>> Begin Excerpted text

On Video Games and Storytelling: An Interview with Tom Bissell
 
No, you’re not, though I must say that Gears isn’t quite that kind of a game. There are various kinds of storytelling avenues a game can take. Some have multiple, various paths but wind up at the same destination; some plunge straight ahead in a linear path, so that the story is pretty much the same for every person who plays it; and some are fearsomely, awesomely variable.
Like Skyrim? (Skyrim being a wildly popular “open-world” game, in which the player can wander freely rather than having to stick to a predetermined narrative path.)
Indeed. The point is that there’s no such thing, really, as “video-game storytelling.” Different kinds of games have different kinds of storytelling methods. Writing Gears has more in common with action-movie screenwriting than writing something like Skyrim does. But what’s interesting about writing a game like Gears is that there’s just so much procedural dialogue you wind up having to write. By that I mean dialogue that’s totally dependent on what the player’s doing: shooting, killing, blowing stuff up, reloading, taking cover, all of that.
What do you have to write for someone when you’re blowing something up?
Gears is very over the top, very cartoonish. It has a sense of humor about itself, so you’re allowed to have a little bit of fun. If, say, you knock an enemy down on the ground and the enemy’s crawling around, you can then go and pick him up and use him as a shield while other people are shooting at you. One of my favorite lines that we wrote for that particularly grim contingency was “Let’s see how popular you are.” Obviously, that stuff’s hugely fun to write. In the end, we wound up writing something like twelve thousand lines of purely procedural dialogue. At a certain point, when you’re trying to think of literally the forty-seventh different way to say, “I’m reloading,” it gets a little mind-numbing. It’s only when you’re actually playing the game, and hearing this stuff, that you see what variety and a sense of humor does to lighten the experience.
When you are writing prose, you’re very carefully withholding and handing out information, revelations, in a way that you feel is going to be entertaining to the reader. A lot of what you’ve just been saying makes me think you’re sensitive to that with respect to writing a game, as well. But these revelations, in a game, might come about in the course of dozens or hundreds of interactions with this text you’ve written. So how much does that come into play when you are structuring the narrative?
This is the really tricky thing with game writing: you have very limited control over the pace of the player’s experience. A movie or a TV show is designed to be finished in one sitting, so the stories structure themselves around the reasonable expectation that the person watching isn’t going to stop in the middle of it. Games tend to be, what? Seven hours, sometimes even thirty-five hours long? That makes the stories much harder to structure because you can’t control the way the player is going to experience them. A lot of game studios rely on three-act structures, rising tension, character arcs—all these engrained Hollywood story ideas that I’m not convinced have a hell of a lot of applicability to games.
Think about this, though: What other kind of other storytelling experiences does what I describe above remind you of? It reminds me, at least, of how we read books. You read for a while, but then your subway stop comes, and you stop. Or you read before you sleep. Or read in the waiting room at the orthopedist’s. There’s a grab-it-while-you-can story imperative with both books and games. Also, both have to be interesting on a moment-to-moment basis. However, game stories, unlike the kinds of stories you find in books, need to be a lot simpler. Video games generally don’t reward narrative complexity, because most of them are about going somewhere and doing something, and then going to another, similar place and doing a similar thing. In that sense, the story is sort of there to make you forget that what you’re doing is actually incredibly repetitive.

>> End Excerpted text
>> Begin Given records

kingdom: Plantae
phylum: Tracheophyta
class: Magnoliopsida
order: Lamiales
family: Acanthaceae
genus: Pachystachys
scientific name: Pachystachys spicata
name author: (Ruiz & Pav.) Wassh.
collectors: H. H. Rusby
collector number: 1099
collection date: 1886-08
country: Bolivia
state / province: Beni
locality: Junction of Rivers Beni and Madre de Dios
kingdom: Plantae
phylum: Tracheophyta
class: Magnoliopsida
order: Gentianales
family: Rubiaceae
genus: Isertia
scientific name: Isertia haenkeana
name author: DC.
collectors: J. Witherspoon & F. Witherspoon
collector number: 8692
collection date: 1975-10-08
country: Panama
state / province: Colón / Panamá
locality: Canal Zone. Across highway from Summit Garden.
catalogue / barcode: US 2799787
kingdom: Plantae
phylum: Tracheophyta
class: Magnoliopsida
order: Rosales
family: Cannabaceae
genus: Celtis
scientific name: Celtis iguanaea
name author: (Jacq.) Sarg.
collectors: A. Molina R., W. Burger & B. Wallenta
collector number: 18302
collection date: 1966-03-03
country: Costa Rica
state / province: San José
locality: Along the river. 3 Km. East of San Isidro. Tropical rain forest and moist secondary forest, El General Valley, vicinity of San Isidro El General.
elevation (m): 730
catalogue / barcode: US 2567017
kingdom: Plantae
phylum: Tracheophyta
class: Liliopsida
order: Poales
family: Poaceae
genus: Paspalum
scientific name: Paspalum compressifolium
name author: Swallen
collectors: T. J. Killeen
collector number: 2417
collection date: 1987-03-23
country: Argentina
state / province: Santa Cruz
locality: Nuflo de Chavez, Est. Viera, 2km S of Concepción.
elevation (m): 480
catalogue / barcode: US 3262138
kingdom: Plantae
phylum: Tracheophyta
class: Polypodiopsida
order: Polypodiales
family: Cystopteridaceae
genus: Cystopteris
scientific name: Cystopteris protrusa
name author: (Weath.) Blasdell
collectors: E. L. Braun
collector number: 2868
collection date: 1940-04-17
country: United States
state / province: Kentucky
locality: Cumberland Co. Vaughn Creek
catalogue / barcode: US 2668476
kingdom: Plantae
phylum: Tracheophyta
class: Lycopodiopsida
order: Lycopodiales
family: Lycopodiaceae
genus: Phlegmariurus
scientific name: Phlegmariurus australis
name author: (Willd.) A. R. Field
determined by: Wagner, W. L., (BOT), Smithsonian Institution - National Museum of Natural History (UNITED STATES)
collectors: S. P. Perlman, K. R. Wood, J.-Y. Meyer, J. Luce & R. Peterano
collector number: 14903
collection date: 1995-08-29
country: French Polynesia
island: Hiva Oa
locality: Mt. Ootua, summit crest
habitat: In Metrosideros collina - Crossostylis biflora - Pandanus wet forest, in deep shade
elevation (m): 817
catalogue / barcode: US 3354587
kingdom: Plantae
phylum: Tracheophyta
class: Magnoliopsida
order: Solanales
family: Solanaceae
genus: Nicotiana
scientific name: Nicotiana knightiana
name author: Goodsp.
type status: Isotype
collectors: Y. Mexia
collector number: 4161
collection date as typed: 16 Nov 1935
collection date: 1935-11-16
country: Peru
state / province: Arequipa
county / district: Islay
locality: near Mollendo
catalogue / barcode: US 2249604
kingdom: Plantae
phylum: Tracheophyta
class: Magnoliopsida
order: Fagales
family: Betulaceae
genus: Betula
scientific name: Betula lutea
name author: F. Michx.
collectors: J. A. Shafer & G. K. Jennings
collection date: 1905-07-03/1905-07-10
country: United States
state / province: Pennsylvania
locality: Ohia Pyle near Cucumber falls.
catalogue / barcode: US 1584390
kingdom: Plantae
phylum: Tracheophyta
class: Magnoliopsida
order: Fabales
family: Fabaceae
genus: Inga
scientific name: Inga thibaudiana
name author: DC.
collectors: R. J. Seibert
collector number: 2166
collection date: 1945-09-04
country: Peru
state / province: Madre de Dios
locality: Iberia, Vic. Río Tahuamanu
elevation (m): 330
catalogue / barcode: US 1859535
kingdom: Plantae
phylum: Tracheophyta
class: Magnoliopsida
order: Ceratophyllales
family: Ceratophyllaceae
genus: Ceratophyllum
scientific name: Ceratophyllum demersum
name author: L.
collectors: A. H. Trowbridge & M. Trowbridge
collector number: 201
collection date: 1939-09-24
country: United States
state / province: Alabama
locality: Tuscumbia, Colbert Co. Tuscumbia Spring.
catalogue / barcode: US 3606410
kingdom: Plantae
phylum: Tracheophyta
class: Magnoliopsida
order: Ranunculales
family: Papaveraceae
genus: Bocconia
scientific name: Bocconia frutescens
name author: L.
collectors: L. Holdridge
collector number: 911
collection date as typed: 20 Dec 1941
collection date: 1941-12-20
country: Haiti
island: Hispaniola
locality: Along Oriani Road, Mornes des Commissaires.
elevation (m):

>> End Given records

§ **Exercise tasks**:
A) Copy out the rows word for word, from the line containing "type status: Isotype" through the line containing "name author: F. Michx.".
B) Continue the interview about video-game storytelling from the point where it stops.

§ **Written responses**:
A)
type status: Isotype
collectors: Y. Mexia
collector number: 4161
collection date as typed: 16 Nov 1935
collection date: 1935-11-16
country: Peru
state / province: Arequipa
county / district: Islay
locality: near Mollendo
catalogue / barcode: US 2249604
kingdom: Plantae
phylum: Tracheophyta
class: Magnoliopsida
order: Fagales
family: Betulaceae
genus: Betula
scientific name: Betula lutea
name author: F. Michx.

B)
So many games give us the opportunity to play from the perspective of “the good guy”: on the one hand the explicitly violent ones might create a lot of moral ambiguity—that we’re entertained by the carnage—but on the other hand most games provide opportunities for players to experience a really Manichean narrative assumption of good vs. evil. Where do you fall on the John Gardner spectrum of morality in storytelling?
Gardner has a quote in “On Becoming A Novelist” that I love, even if I don’t fully agree with it: the purpose of art, he says, is to show people the proper beliefs and impulses. Or something like that. I think I kind of, sort of, still believe that to some degree. You certainly wouldn’t want to write a book extolling the virtues of serial murder, would you, even if it were really well written.
Well, “Lolita” extols something pretty terrible.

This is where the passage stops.